Frank Kameny And The Fight For LGBTQ Rights

In 1950, after Joseph McCarthy claimed 205 communists were working in the State Department and President Truman’s administration was accused of not taking the threat of homosexuality seriously enough. By June, the Senate began investigating the government’s employment of homosexuals. Prior to this, Republican National Chairman Guy George Gabrielson said that “sexual perverts who have infiltrated our Government in recent years” were “perhaps as dangerous as the actual Communists.” They were also considered dangerous because they were considered more susceptible to blackmail, which made them a security risk. Joseph McCarthy, Roy Cohn (the chief counsel of McCarthy’s subcommittee), and J. Edgar Hoover were responsible for the firing of many homosexual men and women, and they used rumors of homosexuality to silence their opponents. The State Department reported it had fired 425 people who were accused of homosexuality during the final months of the Truman Administration.
Kameny Was Fired For Being Gay
Once Eisenhower came into office, he signed Executive Order 10450, barring homosexuals from working in the federal government. Soon, this extended to the state and local governments, and more than 20 percent of the labor force had to sign oaths attesting to their moral purity. One of the men affected by this was Frank Kameny. He had served in the U.S. Army during World War II and went on to obtain a doctorate in astronomy from Harvard. He was hired to work for the government, working as an astronomer for the Army Map Service in 1957. Unfortunately, shortly after being hired he was accused of being a homosexual and was questioned about his sexual orientation. He responded that “these were matters of his own personal life…having no relation to his performance in the position for which he was hired.” The Army fired him in January 1958 for “immoral conduct.” At the age of 32, he was prohibited from federal government work for the rest of his life.

Kameny Started To Fight Back
Angry at what had happened, Kameny spent the rest of his life fighting to end LGBTQ discrimination. He filed a lawsuit against the federal government in 1960, not with a claim that he wasn’t gay (others had based their claims on this), but instead, arguing that the government had no right to claim that homosexuality was immoral. The case ended up in the Supreme Court and has been regarded as the first sexual orientation-based civil rights case, although the Supreme Court refused to hear it. to be tried before the Supreme Court.
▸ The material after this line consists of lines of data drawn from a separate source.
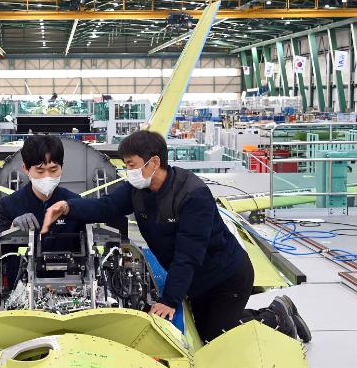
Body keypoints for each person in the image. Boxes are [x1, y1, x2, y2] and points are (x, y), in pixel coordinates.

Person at [41, 130, 311, 343]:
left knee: (213, 335)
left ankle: (277, 317)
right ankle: (275, 311)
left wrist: (169, 300)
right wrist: (68, 206)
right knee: (203, 321)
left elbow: (188, 255)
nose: (128, 171)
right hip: (198, 279)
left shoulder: (192, 195)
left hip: (225, 277)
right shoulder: (137, 189)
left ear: (153, 162)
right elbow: (106, 206)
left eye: (131, 165)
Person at [0, 135, 83, 238]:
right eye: (40, 171)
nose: (47, 177)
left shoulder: (76, 202)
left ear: (62, 167)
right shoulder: (7, 206)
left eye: (53, 170)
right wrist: (13, 228)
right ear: (26, 169)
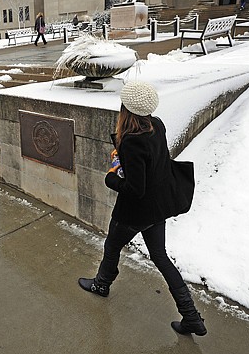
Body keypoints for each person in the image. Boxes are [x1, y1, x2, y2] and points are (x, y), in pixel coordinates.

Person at [78, 81, 207, 337]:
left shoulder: (131, 141)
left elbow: (136, 188)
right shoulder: (156, 125)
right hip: (158, 208)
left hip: (135, 212)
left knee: (112, 246)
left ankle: (102, 285)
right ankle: (191, 316)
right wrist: (122, 157)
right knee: (160, 257)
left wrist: (111, 178)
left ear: (125, 108)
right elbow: (151, 164)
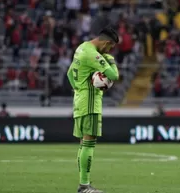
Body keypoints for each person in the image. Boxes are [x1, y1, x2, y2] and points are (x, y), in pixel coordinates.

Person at [67, 26, 119, 193]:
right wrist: (110, 60)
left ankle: (84, 184)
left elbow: (69, 73)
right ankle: (84, 186)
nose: (109, 50)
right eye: (110, 47)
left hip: (80, 101)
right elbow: (114, 75)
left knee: (83, 144)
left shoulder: (81, 47)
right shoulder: (93, 54)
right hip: (90, 103)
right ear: (106, 42)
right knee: (89, 144)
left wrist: (78, 89)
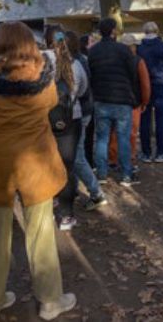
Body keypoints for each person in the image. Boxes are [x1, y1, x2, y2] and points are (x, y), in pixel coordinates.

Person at [0, 22, 76, 321]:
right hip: (36, 163)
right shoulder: (44, 75)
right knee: (41, 233)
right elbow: (52, 104)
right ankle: (51, 301)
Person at [43, 25, 88, 231]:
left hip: (42, 120)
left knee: (43, 164)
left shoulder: (39, 62)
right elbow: (82, 89)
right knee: (67, 168)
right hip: (71, 119)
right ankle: (67, 216)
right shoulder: (75, 64)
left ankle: (44, 209)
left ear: (46, 40)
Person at [88, 18, 140, 186]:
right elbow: (133, 73)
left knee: (102, 138)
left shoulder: (93, 51)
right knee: (123, 137)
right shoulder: (123, 50)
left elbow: (91, 75)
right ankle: (126, 174)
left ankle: (102, 174)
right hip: (122, 100)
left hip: (101, 99)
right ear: (113, 31)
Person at [65, 31, 107, 211]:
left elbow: (81, 89)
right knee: (74, 154)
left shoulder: (74, 63)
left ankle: (96, 193)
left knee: (77, 156)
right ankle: (74, 189)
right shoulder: (81, 60)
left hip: (76, 112)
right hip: (83, 110)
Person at [137, 22, 163, 162]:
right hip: (160, 85)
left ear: (144, 31)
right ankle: (161, 152)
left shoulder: (139, 48)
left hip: (143, 85)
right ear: (157, 31)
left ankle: (146, 152)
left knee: (145, 120)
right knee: (161, 120)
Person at [118, 34, 150, 166]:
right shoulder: (138, 61)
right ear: (132, 47)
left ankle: (114, 158)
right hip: (134, 102)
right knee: (132, 132)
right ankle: (130, 157)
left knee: (115, 132)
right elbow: (145, 84)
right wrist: (145, 101)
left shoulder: (116, 60)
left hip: (117, 100)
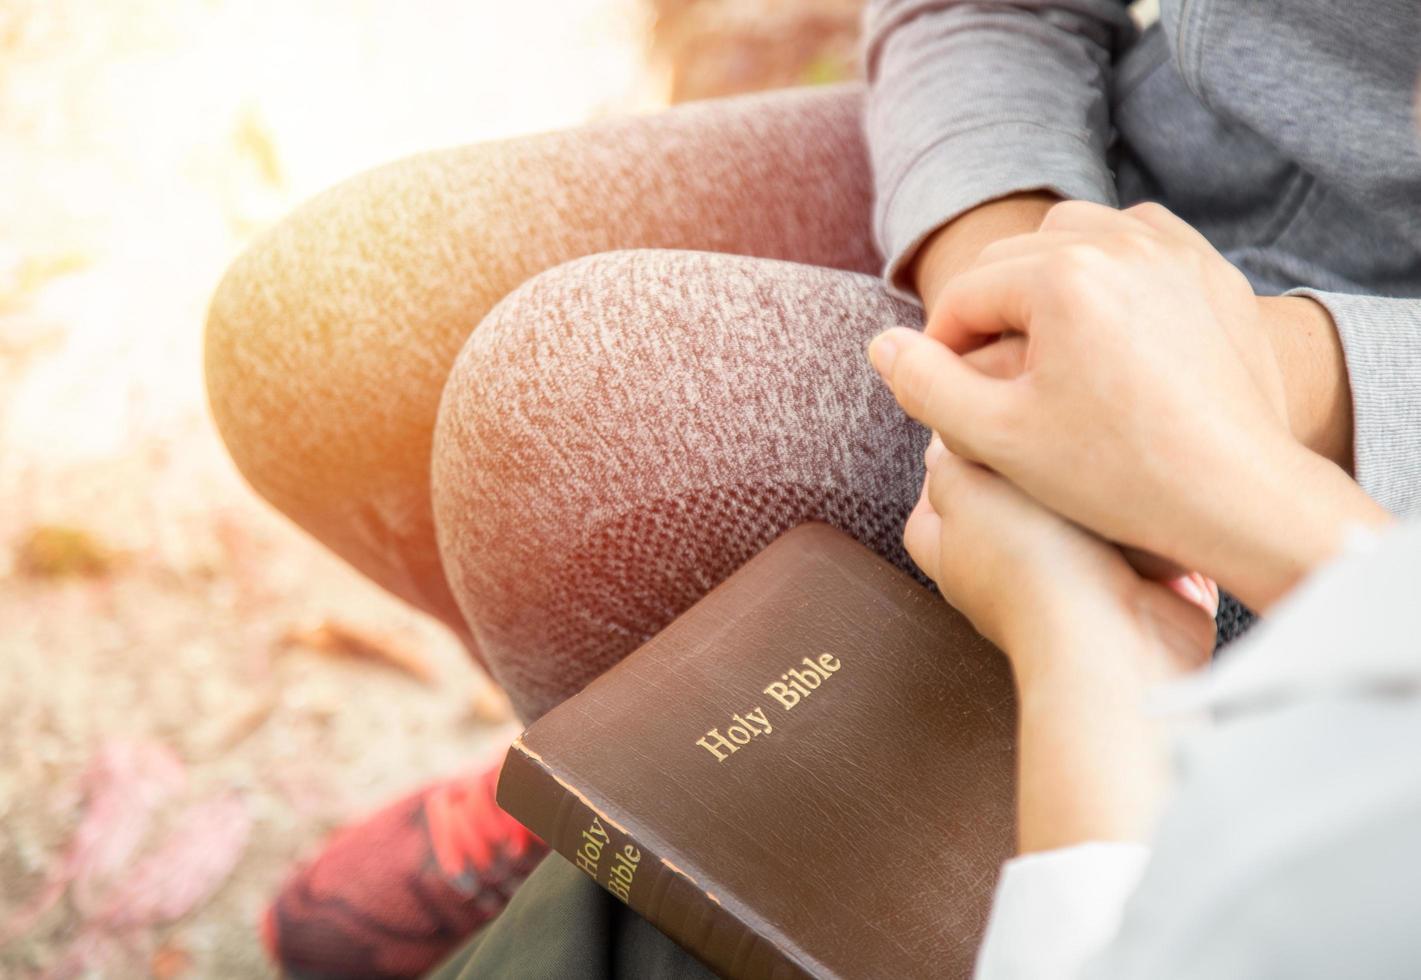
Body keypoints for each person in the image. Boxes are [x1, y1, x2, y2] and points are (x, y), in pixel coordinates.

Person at [204, 0, 1420, 974]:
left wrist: (1277, 387)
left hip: (1359, 512)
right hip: (1114, 175)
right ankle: (635, 746)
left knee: (585, 424)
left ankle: (681, 780)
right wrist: (1023, 287)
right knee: (318, 331)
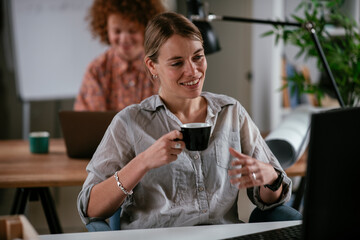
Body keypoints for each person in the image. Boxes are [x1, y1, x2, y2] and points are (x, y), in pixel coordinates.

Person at [77, 12, 301, 230]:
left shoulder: (231, 112)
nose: (192, 71)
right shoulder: (129, 122)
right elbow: (90, 208)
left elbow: (270, 202)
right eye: (176, 63)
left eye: (198, 57)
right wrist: (143, 162)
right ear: (152, 66)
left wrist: (270, 178)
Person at [74, 0, 165, 111]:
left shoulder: (163, 65)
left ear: (146, 28)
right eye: (117, 31)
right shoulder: (97, 70)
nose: (124, 39)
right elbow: (88, 121)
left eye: (132, 31)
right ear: (105, 29)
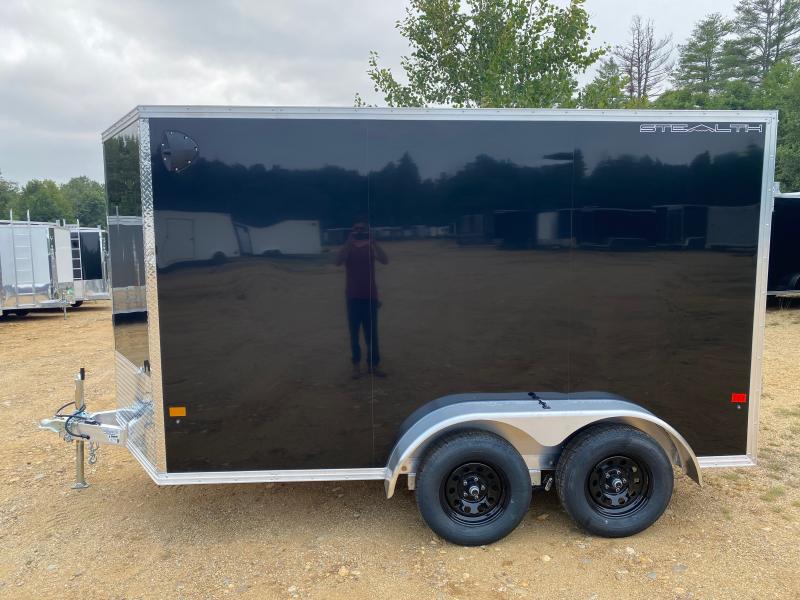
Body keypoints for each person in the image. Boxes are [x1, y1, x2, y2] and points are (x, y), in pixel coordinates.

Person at [335, 219, 389, 379]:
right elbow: (337, 262)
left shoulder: (371, 248)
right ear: (351, 231)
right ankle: (356, 366)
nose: (359, 231)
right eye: (356, 229)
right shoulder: (349, 247)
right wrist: (348, 242)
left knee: (372, 334)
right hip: (352, 297)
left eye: (362, 229)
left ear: (367, 230)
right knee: (354, 334)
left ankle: (373, 365)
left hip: (370, 296)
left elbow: (385, 260)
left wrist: (375, 242)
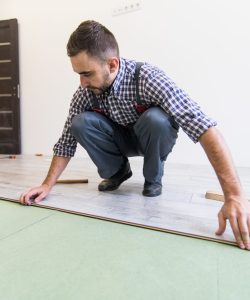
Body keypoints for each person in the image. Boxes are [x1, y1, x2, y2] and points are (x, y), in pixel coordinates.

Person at [20, 20, 250, 249]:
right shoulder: (85, 92)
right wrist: (47, 185)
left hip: (152, 137)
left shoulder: (147, 78)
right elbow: (66, 142)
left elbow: (203, 127)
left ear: (112, 64)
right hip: (121, 141)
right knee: (79, 123)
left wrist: (234, 196)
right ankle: (118, 172)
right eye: (78, 74)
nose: (82, 83)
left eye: (87, 74)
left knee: (156, 119)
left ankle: (153, 177)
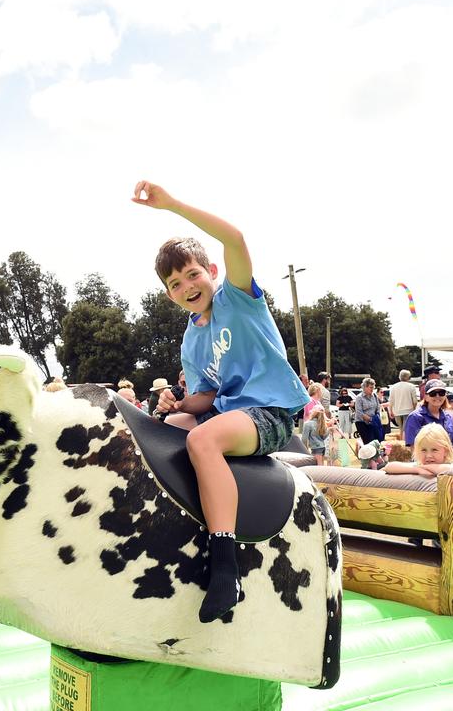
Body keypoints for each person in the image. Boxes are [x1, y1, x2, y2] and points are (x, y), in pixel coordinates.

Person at [138, 179, 309, 624]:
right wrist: (173, 406)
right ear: (169, 294)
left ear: (211, 270)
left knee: (202, 442)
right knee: (166, 432)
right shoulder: (190, 341)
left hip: (269, 412)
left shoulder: (239, 297)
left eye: (193, 274)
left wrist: (171, 204)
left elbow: (235, 238)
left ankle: (224, 562)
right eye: (176, 283)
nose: (187, 285)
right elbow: (206, 397)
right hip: (227, 412)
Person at [382, 424, 453, 478]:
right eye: (424, 450)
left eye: (434, 450)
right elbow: (389, 467)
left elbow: (448, 470)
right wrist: (417, 469)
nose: (429, 455)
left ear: (446, 451)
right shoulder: (420, 465)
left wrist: (424, 468)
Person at [403, 379, 453, 450]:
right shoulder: (415, 417)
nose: (437, 396)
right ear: (426, 397)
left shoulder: (448, 417)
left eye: (441, 393)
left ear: (445, 396)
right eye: (433, 393)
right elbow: (413, 447)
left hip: (448, 460)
Kameny did not win the case, and in 1961, he co-founded one of the earliest LGBTQ advocacy groups, the Mattachine Society of Washington. Kameny started writing letters to government officials, including the John F. Kennedy administration, who received their first letter from him only a few months after JFK’s inauguration. He continued to write to JFK, and often his arguments used JFK’s own words and ideas. In his first letter, he asked Kennedy for a “New Frontier” in the treatment of the LGBTQ community. In another letter, from August 1962, he referred to the line “Ask not what your country can do for you, but what you can do for your country,” indicating that the homosexual community knew what they could do for the country, but needed to be able to do it. He also pointed out the disparity between the political rhetoric and lived experience. He also began trying to get the American Psychiatric Association to remove the classification of homosexuality as a mental disorder. By 1973, the APA removed it.

It Took Time, But He Helped To Bring Change
In 1963, the Mattachine Society’s Secretary Bruce Schuyler requested a meeting, which garnered the only known response from the Kennedy administration, specifically from Civil Service Commission Chair John W. Macy. Macy denied the request. Kameny then informed officials that if they continued to ignore their correspondence, they would engage in more open protest. And so, in 1965, Kameny organized the first protest for gay rights in front of the White House. Ten years later, the Civil Service Commission ended the policy broadly banning gays from federal service; it would take some time for other bans to be lifted.
In 2009, Kameny received a formal apology from the U.S. government. On October 11, 2011, National Coming Out Day, he died at the age of 86.